I am a priest. This is what I do. It's an amazing vocation and I am deeply, richly blessed.

I don't think this is solely the work of a priest.

Tree of Life
I think it is the work of divine creativity which is buried deep within the soul of the enterprise of being human. Sometimes, it finds expression in what the nuns of my youth called "corporal works of mercy". Sometimes, it finds expression in other, less pragmatic, more artistic forms.

This work awaits being uncovered or discovered or recovered by risking and daring and dreaming that, together with the God of Creation, we might call order out of chaos and life out of death.

William Faulkner once said, "The aim of every artist is to arrest motion, which is life, by artificial means and hold it fixed so that a hundred years later, when a stranger looks at it, it moves again since it is life."

As I begin this season of Lent, I find these words calling me on, leading me to the resurrection I know awaits after forty days and forty nights in the wilderness.

Lent, I am discovering, is the ultimate, artistic journey into Divine Creativity. 

I pray that the Divine Creativity, by whatever name she is known - genie, muse, genius, the Holy Spirit, Shekinah - will find us where we are and help us to see that the ancient tombs of our lives are not empty.

They are filled with imagination.

And, love.

4 comments:

Jackie said...

Elizabeth,
As I move--slowly, gently, flittingly through your writings, I am finding--to use a word that is so ill-sued--blessing. I need this right now, for so many reasons of my own and others' making. I need to believe that Orders--all of them including Baptism--are not a sham. I need to believe there are people who can be trusted, who admit their flaws and frailties, who do not need always to be right or to bully, to hide behind their collars. I need to trust that honor and integrity are not the province of fools, with no reward save rejection and marginalization. I need to believe in redemption. I need to weep--for few things move me to that place--but your words do. Thanks you.
May your upcoming journey be rich and full of delights.

Elizabeth Kaeton said...

Thank you, Jackie. Thank you very much.

revrob said...

I pray for the Episc Church bec of leaders who insist they r right n then bully the person in the pew n Bishops bully Priests.
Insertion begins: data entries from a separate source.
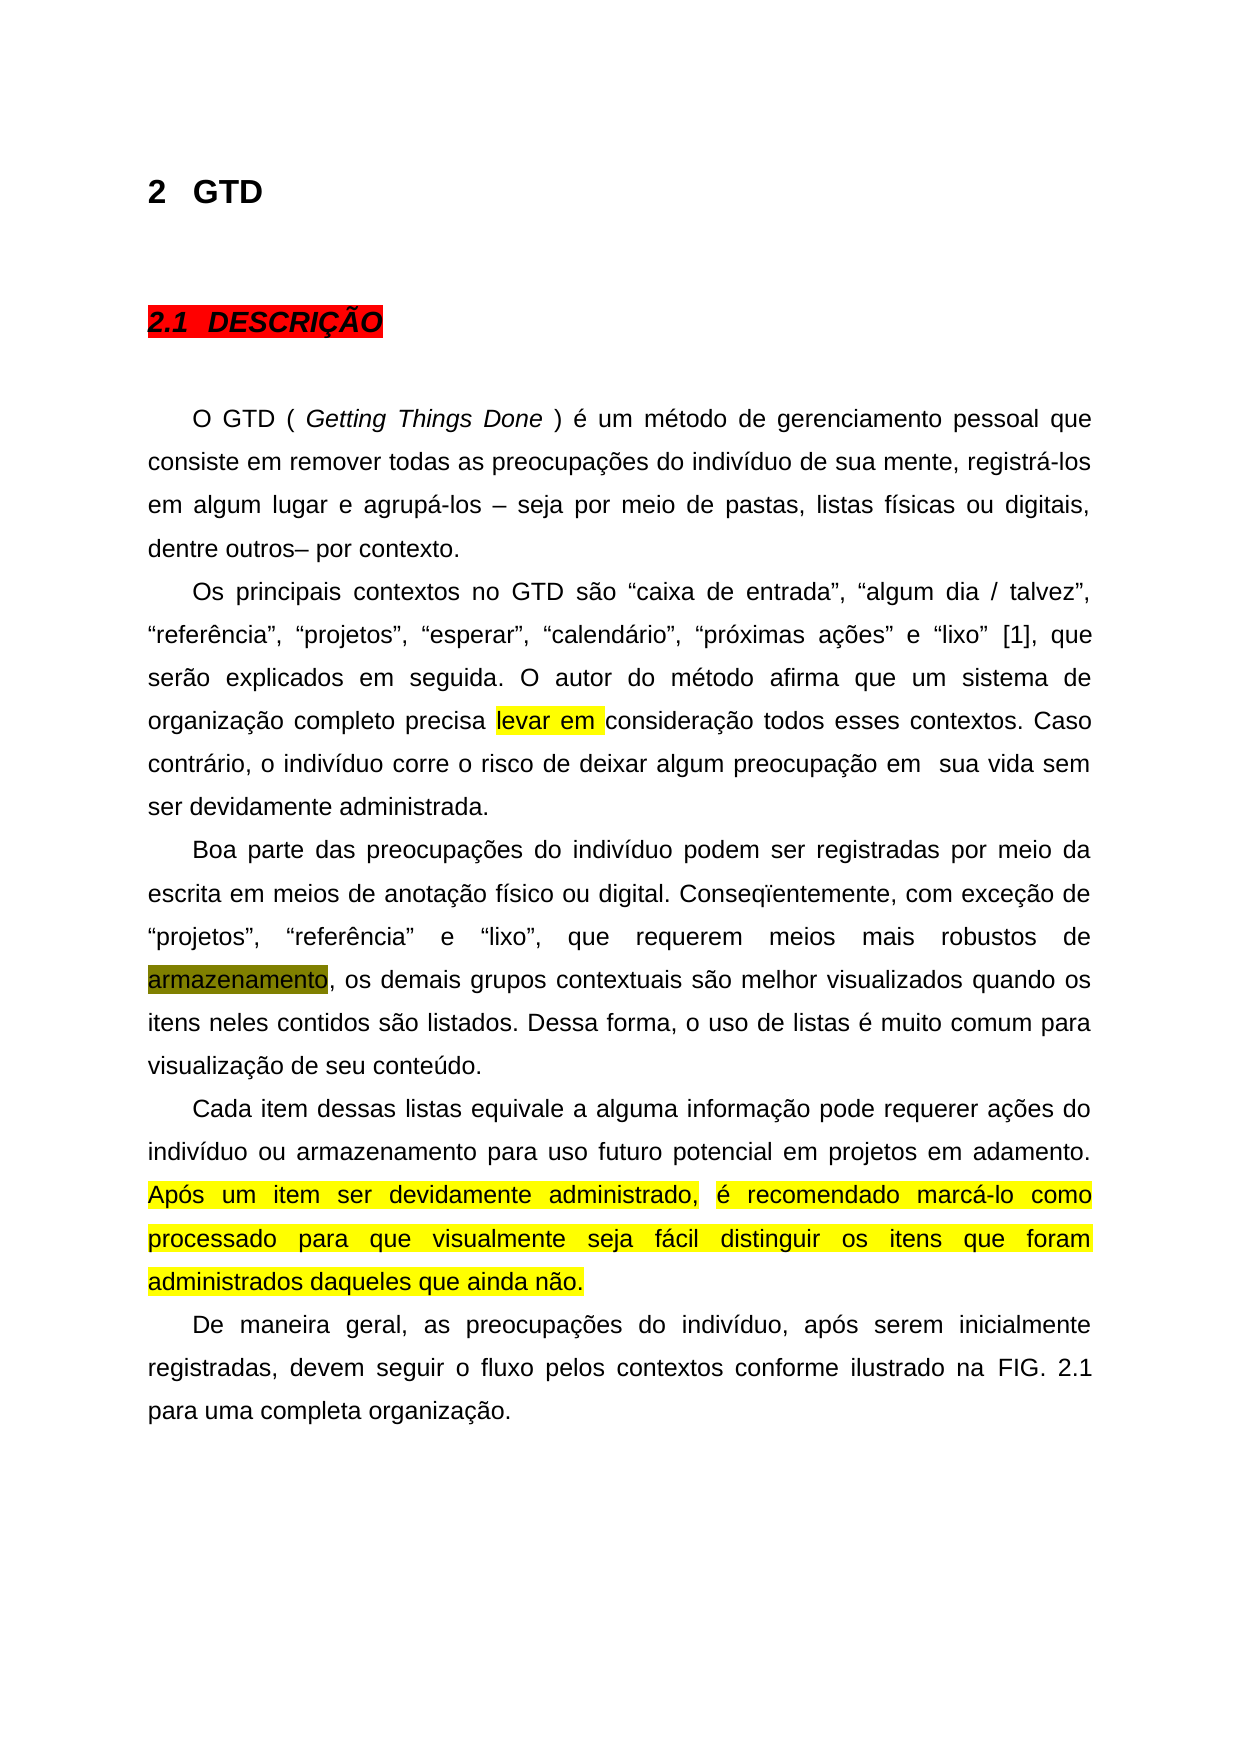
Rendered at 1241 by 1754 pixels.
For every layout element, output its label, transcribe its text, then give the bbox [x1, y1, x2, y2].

text Boa parte das preocupações do indivíduo podem ser registradas por meio da escrita em meios de anotação físico ou digital. Conseqïentemente, com exceção de “projetos”, “referência” e “lixo”, que requerem meios mais robustos de armazenamento, os demais grupos contextuais são melhor visualizados quando os itens neles contidos são listados. Dessa forma, o uso de listas é muito comum para visualização de seu conteúdo. [148, 836, 1092, 1080]
text O GTD ( Getting Things Done ) é um método de gerenciamento pessoal que consiste em remover todas as preocupações do indivíduo de sua mente, registrá-los em algum lugar e agrupá-los – seja por meio de pastas, listas físicas ou digitais, dentre outros– por contexto. [148, 404, 1092, 562]
text De maneira geral, as preocupações do indivíduo, após serem inicialmente registradas, devem seguir o fluxo pelos contextos conforme ilustrado na FIG. 2.1 para uma completa organização. [148, 1310, 1092, 1425]
text Os principais contextos no GTD são “caixa de entrada”, “algum dia / talvez”, “referência”, “projetos”, “esperar”, “calendário”, “próximas ações” e “lixo”, que serão explicados em seguida. O autor do método afirma que um sistema de organização completo precisa levar em consideração todos esses contextos. Caso contrário, o indivíduo corre o risco de deixar algum preocupação em sua vida sem ser devidamente administrada. [148, 577, 1092, 821]
text Cada item dessas listas equivale a alguma informação pode requerer ações do indivíduo ou armazenamento para uso futuro potencial em projetos em adamento. Após um item ser devidamente administrado, é recomendado marcá-lo como processado para que visualmente seja fácil distinguir os itens que foram administrados daqueles que ainda não. [148, 1094, 1092, 1224]
subtitle DESCRIÇÃO [148, 304, 1092, 338]
text Cada item dessas listas equivale a alguma informação pode requerer ações do indivíduo ou armazenamento para uso futuro potencial em projetos em adamento. Após um item ser devidamente administrado, é recomendado marcá-lo como processado para que visualmente seja fácil distinguir os itens que foram administrados daqueles que ainda não. [148, 1252, 1092, 1296]
subtitle GTD [148, 173, 1092, 211]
Bidder in DC read one of Eliz's Blogs, thought it was written by a Priest- the one on Whitney Houston, so caring n aware of drugs undermining apparent success. Bidder emphatically fired the Priest. Ironically she was going to battle LITURGICAL POLICE. now she has become that herself. Cry a little bit...

Elizabeth Kaeton said...

revrob - I'm not sure what you're trying to say here. By "Bidder" do you mean Bishop Budde of DC? Why did she fire a priest? I'm so sorry. I'm trying to make sense of what you've written but I'm confused.